Bal Harbour Shops is an open-air shopping mall in Bal Harbour, Florida, an affluent suburb of Miami Beach. With Neiman Marcus and Saks Fifth Avenue as anchors, the mall had sales of $3,000 per square foot in 2015, ranked among the highest-grossing retail centers in the world.

==History==
From 1954 to 1962, Stanley Whitman travelled around the United States, studying shopping centers.

In 1957, Whitman acquired the site for $2 per square foot, then a record price for retail property. It was the site of a former United States Army barracks and World War II prisoner-of-war camp. He built a non-traditional open-air shopping mall due to the tropical climate and seaside location across the street from the Atlantic Ocean. At first, Whitman hired architect Victor Gruen, but then fired him and hired Herb Johnson, based in Miami.

The shopping center opened in 1965, with the inaugural collection of stores including FAO Schwarz, Abercrombie & Fitch and Martha's, considered one of the most influential international women’s salons hosting fashion shows with designers Valentino and Oscar de la Renta (both of whom would later open boutiques at Bal Harbour Shops). Early European Designer store openings included Yves Saint Laurent and Gucci. A few years later Cartier, Versace and Chanel opened.

In 1971, Neiman Marcus opened a department store at the center. In 1976, Saks Fifth Avenue opened a department store at the center. In 1977, Gucci opened a store at the center. By 1987, it realized sales of $1,000 per square foot.

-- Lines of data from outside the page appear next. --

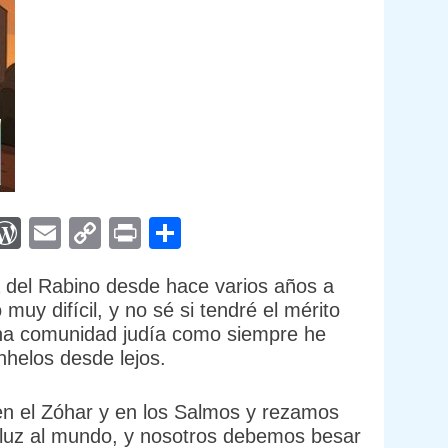
App
egram
interest
WordPress
Email
Copy
Print
Compartir
Link
rá del Rabino desde hace varios años a
 muy difícil, y no sé si tendré el mérito
n una comunidad judía como siempre he
nhelos desde lejos.
en el Zóhar y en los Salmos y rezamos
a luz al mundo, y nosotros debemos besar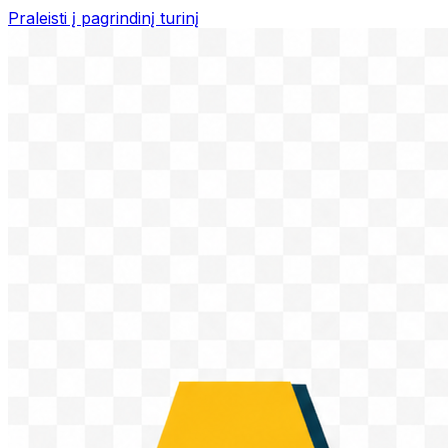
Praleisti į pagrindinį turinį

In 1982, Bal Harbour Shops was the first shopping center planned for vertical expansion to add 100000 sqft of retail space on Level 2. In 1983, a second level was added.

Overall sales at the shopping center rose from $1,000 per square foot in 1997, five times the national average, to $1,350 per square foot in 2002, $2,000 per square foot in 2008, $2,730 per square foot in 2012, and $3,000 per square foot in 2015. In 2022, shopping mall had sales of $3,400 per square foot.

In 2012, the Whitman family struck a land swap deal with Church by the Sea. Bal Harbour Shops agreed to build a 60000 sqft church on a site on Kane Concourse in Bay Harbor Islands that had been a car dealership.

In January 2013, Bal Harbour Shops announced an equity partnership with Swire Properties to jointly develop the 500000 sqft retail component of Brickell CityCentre in downtown Miami.

In 2017, a $550 million enhancement plan was approved to add 241600 sqft of new retail space and restaurants to Bal Harbour Shops with a completion date of 2024.